Bloomberg: Apple told suppliers they could reduce face recognition accuracy to ease manufacturing

UPDATE: As you’d expect, Apple responded:

Customer excitement for iPhone X and Face ID has been incredible, and we can’t wait for customers to get their hands on it starting Friday, November 3. Face ID is a powerful and secure authentication system that’s incredibly easy and intuitive to use. The quality and accuracy of Face ID haven’t changed. It continues to be 1 in a million probability of a random person unlocking your iPhone with Face ID.

Bloomberg’s claim that Apple has reduced the accuracy spec for Face ID is completely false and we expect Face ID to be the new gold standard for facial authentication.

There’s no room for interpretation here. The Face ID accuracy remains the same. Nothing has changed. Calling out Bloomberg’s report as completely false is a strong, necessary statement. A black eye for Bloomberg.

Alex Webb and Sam Kim, Bloomberg:

As of early fall, it was clearer than ever that production problems meant Apple Inc. wouldn’t have enough iPhone Xs in time for the holidays. The challenge was how to make the sophisticated phone—with advanced features such as facial recognition—in large enough numbers.

As Wall Street analysts and fan blogs watched for signs that the company would stumble, Apple came up with a solution: It quietly told suppliers they could reduce the accuracy of the face-recognition technology to make it easier to manufacture, according to people familiar with the situation.

And:

The company’s decision to downgrade the accuracy of its Face ID system—if only a little—shows how hard it’s becoming to create cutting-edge features that consumers are hungry to try.

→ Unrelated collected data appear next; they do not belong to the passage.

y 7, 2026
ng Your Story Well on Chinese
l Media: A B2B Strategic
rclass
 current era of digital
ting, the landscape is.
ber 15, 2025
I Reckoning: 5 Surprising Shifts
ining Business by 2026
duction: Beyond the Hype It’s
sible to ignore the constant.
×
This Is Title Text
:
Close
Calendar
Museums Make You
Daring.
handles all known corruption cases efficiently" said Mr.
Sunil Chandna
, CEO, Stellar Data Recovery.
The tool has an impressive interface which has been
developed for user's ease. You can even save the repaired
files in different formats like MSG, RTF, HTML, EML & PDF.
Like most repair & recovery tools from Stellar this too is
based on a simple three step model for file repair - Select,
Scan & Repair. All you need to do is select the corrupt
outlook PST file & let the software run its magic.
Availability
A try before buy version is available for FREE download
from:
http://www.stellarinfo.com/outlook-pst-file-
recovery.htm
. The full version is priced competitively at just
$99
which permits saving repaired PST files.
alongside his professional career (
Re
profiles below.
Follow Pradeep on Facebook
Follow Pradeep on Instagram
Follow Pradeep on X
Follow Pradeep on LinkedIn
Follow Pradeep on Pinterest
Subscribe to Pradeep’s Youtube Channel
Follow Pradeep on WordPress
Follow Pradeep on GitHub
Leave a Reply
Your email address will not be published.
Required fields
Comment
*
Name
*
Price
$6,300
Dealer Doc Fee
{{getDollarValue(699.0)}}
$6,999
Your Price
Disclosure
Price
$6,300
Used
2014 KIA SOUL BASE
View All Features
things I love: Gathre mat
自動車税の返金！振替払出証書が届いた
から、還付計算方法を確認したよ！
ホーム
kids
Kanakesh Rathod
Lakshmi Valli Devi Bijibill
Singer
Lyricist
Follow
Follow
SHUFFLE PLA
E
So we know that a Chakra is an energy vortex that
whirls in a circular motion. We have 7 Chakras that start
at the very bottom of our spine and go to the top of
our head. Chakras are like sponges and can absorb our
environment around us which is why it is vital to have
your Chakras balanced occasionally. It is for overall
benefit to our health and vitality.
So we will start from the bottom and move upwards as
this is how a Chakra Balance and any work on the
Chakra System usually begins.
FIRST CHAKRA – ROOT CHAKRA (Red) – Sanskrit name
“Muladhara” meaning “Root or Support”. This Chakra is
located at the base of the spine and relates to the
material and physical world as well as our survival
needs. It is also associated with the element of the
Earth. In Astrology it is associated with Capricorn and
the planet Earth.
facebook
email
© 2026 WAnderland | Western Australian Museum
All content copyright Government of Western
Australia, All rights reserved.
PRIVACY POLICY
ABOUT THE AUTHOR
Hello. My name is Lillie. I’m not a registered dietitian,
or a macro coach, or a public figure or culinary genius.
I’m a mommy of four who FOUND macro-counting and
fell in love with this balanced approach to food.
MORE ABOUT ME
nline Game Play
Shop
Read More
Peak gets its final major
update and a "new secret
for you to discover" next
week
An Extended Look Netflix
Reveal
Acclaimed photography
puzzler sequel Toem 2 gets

If the facial recognition tech still works, this is not an issue. If facial recognition works well enough to not be fooled by all but the most unique situations (twins, for example), this is not an issue.

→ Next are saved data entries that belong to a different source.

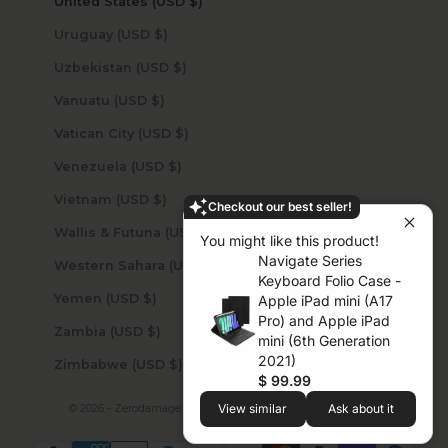
United States (USD $)
Uruguay (USD $)
Uzbekistan (USD $)
Vanuatu (USD $)
Vatican City (USD $)
Venezuela (USD $)
Vietnam (USD $)
Checkout our best seller!
Wallis & Futuna (USD $)
You might like this product!
Navigate Series
Western Sahara (USD $)
Keyboard Folio Case -
Yemen (USD $)
Apple iPad mini (A17
Pro) and Apple iPad
Zambia (USD $)
mini (6th Generation
2021)
Zimbabwe (USD $)
$ 99.99
View similar
Ask about it
© 2026 - Zerodamage Sahara Case LLC
Powered by Shopify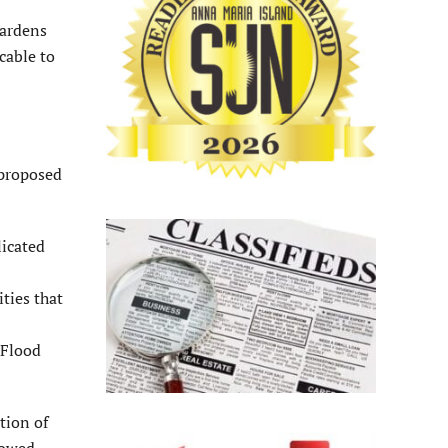
Gardens
cable to
 proposed
licated
ties that
 Flood
tion of
lowed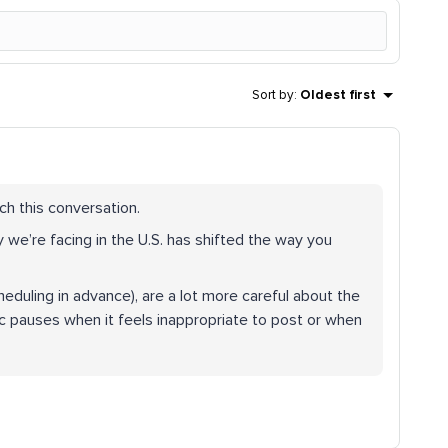
Sort by
:
Oldest first
ch this conversation.
 we’re facing in the U.S. has shifted the way you
eduling in advance), are a lot more careful about the
 pauses when it feels inappropriate to post or when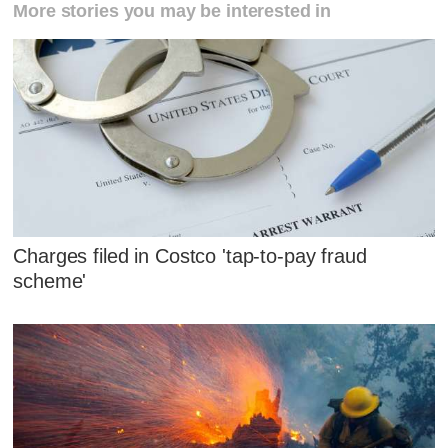
More stories you may be interested in
Charges filed in Costco 'tap-to-pay fraud
scheme'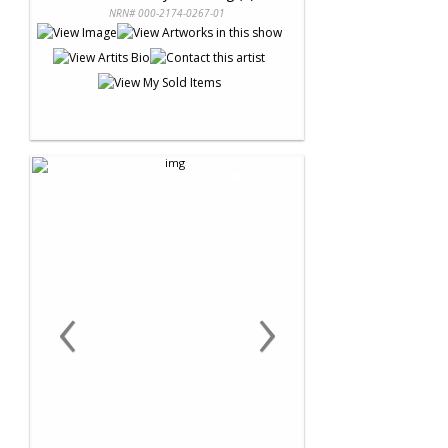
NRN# 000-2174-0267-01
‹
›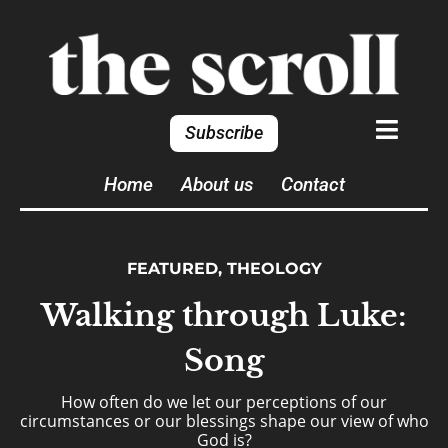
Subscribe
Home
About us
Contact
FEATURED
,
THEOLOGY
Walking through Luke:
Song
How often do we let our perceptions of our
circumstances or our blessings shape our view of who
God is?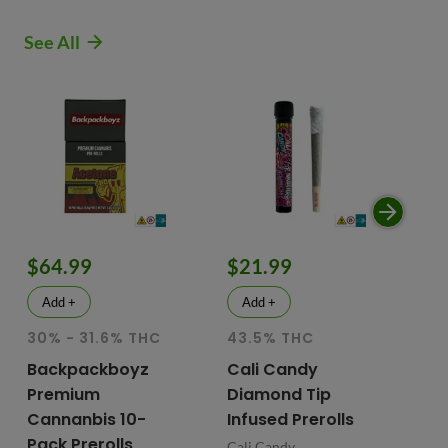
See All
$64.99
$21.99
$
Add +
Add +
30% - 31.6% THC
43.5% THC
51
T
Backpackboyz
Cali Candy
Premium
Diamond Tip
Mu
Cannanbis 10-
Infused Prerolls
Ho
Pack Prerolls
Pr
Cali Candy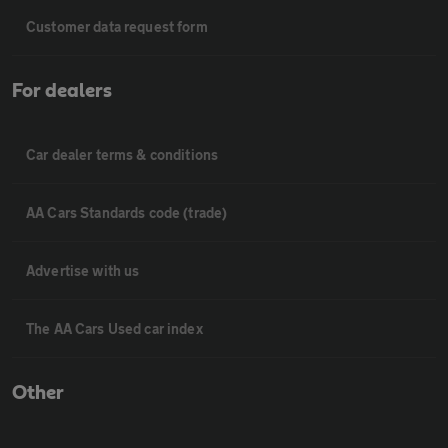
Customer data request form
For dealers
Car dealer terms & conditions
AA Cars Standards code (trade)
Advertise with us
The AA Cars Used car index
Other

If reducing accuracy allows Apple to ship, this (if true) is a logical decision. It’s what businesses do. The key is to compromise without reducing quality to the point where it breaks. I think Apple would eat the delay before they shipped an iPhone X that didn’t meet their security standards.

We’ve seen plenty of examples of iPhone (and other Apple product) shortages that lasted months, with demand outstripping supply. I don’t believe Apple would risk the iPhone X reputation by shipping an iPhone X with less-than-effective facial recognition.